30 July 2018

Hugos 1953: The Demolished Man by Alfred Bester

Trade paperback, 250 pages
Published 1999 (originally 1952)
Acquired August 2017
Read September 2017
The Demolished Man by Alfred Bester

While voting in the 2017 Hugo Awards, I became cognizant of how many past Hugo winners I actually haven't read. And so I resolved that whenever I vote in the Hugos, I will pick up one old winner of Best Novel that I haven't read before. (This means that I will finish in 2053 if everything goes to plan! And that doesn't even count the Retro Hugos. Um...) My first stop is thus the first book to ever win the Hugo Award for Best Novel, back in 1953, Alfred Bester's The Demolished Man.

The first third or so of the novel is definitely the best part: how do you commit murder in a society where telepaths comprise a significant portion of the population? Bester has fun both devising a society with a high prevalence of telepathy and showing a criminal mind work out ways to subvert this.

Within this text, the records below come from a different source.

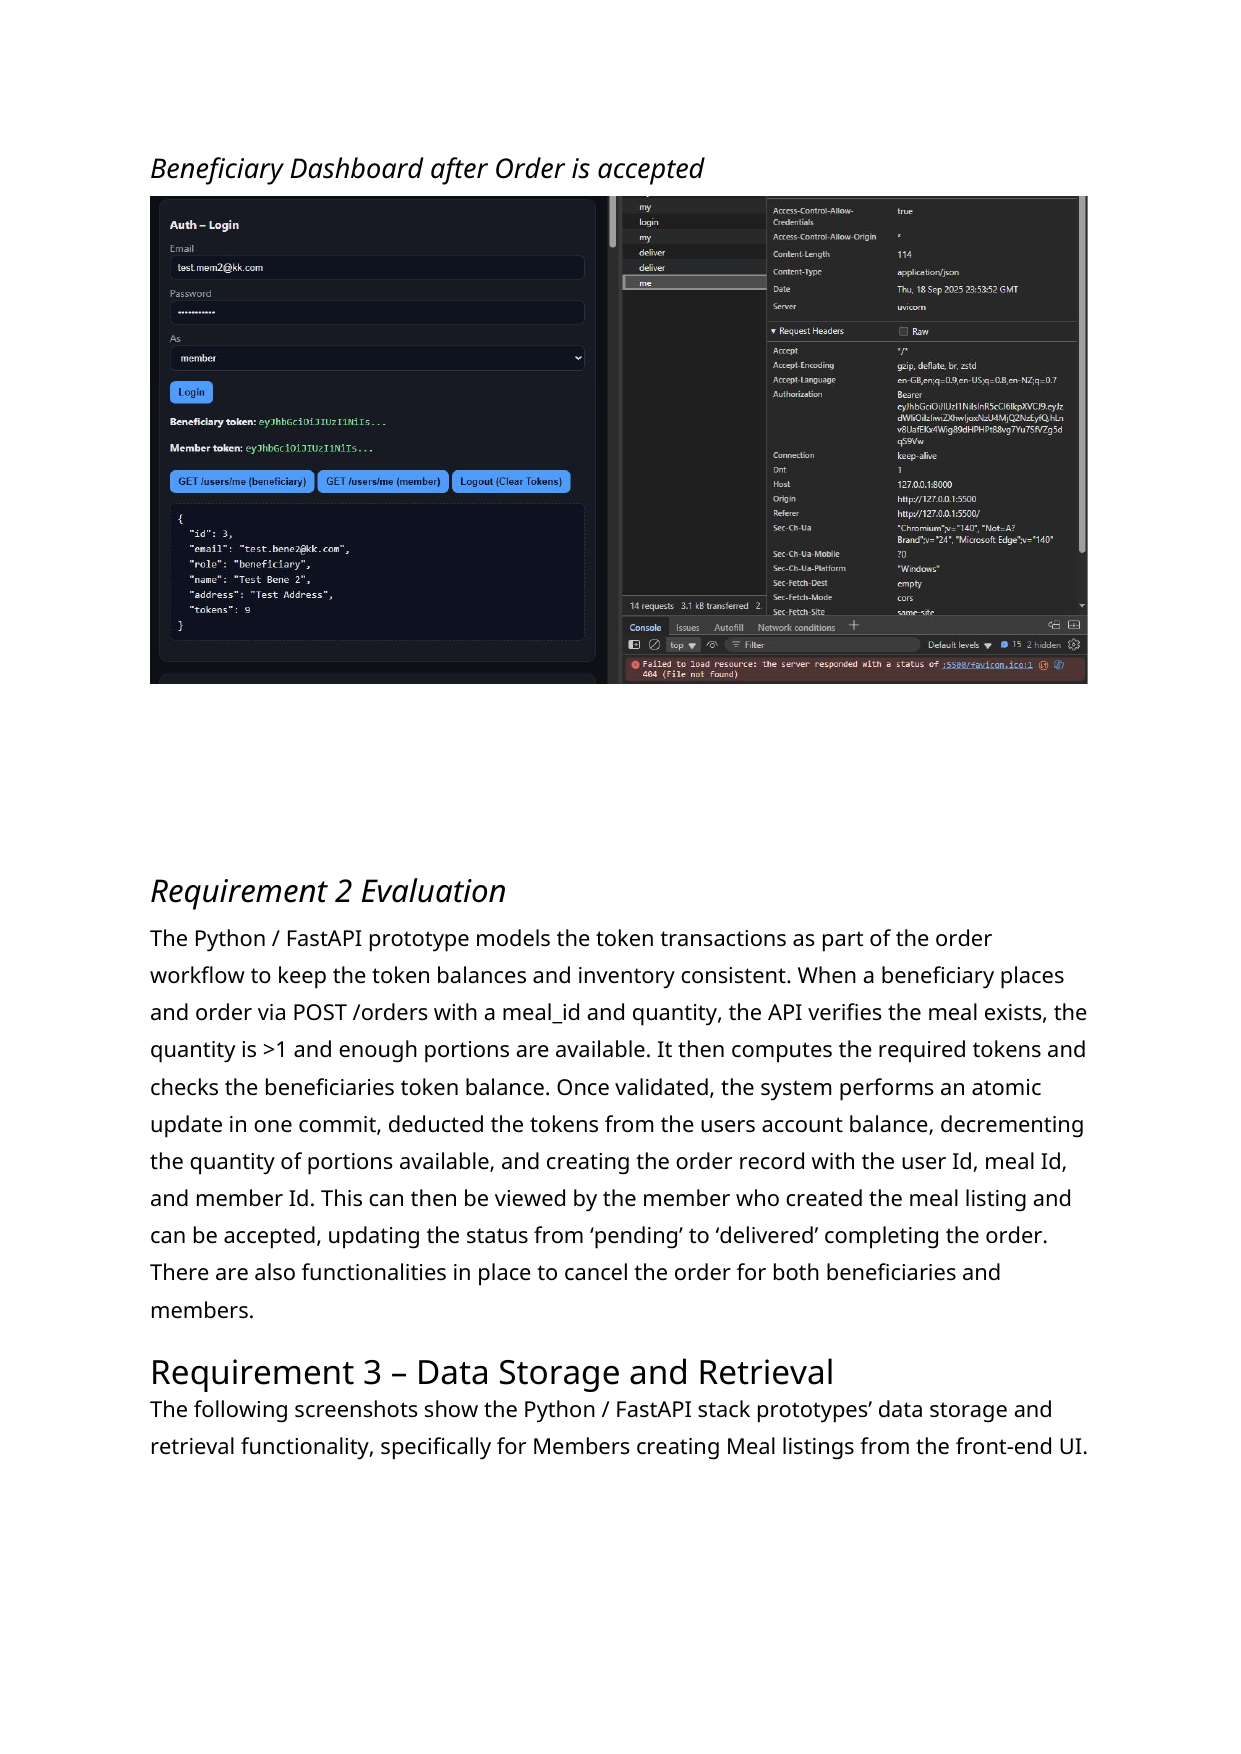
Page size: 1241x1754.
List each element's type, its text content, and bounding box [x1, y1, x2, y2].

picture [150, 196, 1088, 684]
subtitle Requirement 2 Evaluation [150, 869, 1090, 912]
subtitle Requirement 3 – Data Storage and Retrieval [150, 1348, 1090, 1394]
text The Python / FastAPI prototype models the token transactions as part of the order workflow to keep the token balances and inventory consistent. When a beneficiary places and order via POST /orders with a meal_id and quantity, the API verifies the meal exists, the quantity is >1 and enough portions are available. It then computes the required tokens and checks the beneficiaries token balance. Once validated, the system performs an atomic update in one commit, deducted the tokens from the users account balance, decrementing the quantity of portions available, and creating the order record with the user Id, meal Id, and member Id. This can then be viewed by the member who created the meal listing and can be accepted, updating the status from ‘pending’ to ‘delivered’ completing the order. There are also functionalities in place to cancel the order for both beneficiaries and members. [150, 923, 1090, 1324]
text The following screenshots show the Python / FastAPI stack prototypes’ data storage and retrieval functionality, specifically for Members creating Meal listings from the front-end UI. [150, 1394, 1090, 1461]
subtitle Beneficiary Dashboard after Order is accepted [150, 150, 1090, 187]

It's enjoyable stuff, sort of like those Asimov puzzle stories, but Bester's writing has got more of a hard edge to it, doing some interesting stuff with narrative style and slang and future culture.

After the murder happens, focus switches to the telepathic detective trying to bring the murderer in, and this is pretty good, though not as good as what went before. The final part, though, where it all pulls together, is pretty so-so, with too much psychobabble and a very predictable Freudian twist, plus some weird sex stuff. Still, the first two-thirds of the novel is highly enjoyable, and I'm going to read Bester's The Stars My Destination in short order based on my enjoyment of this undertaking.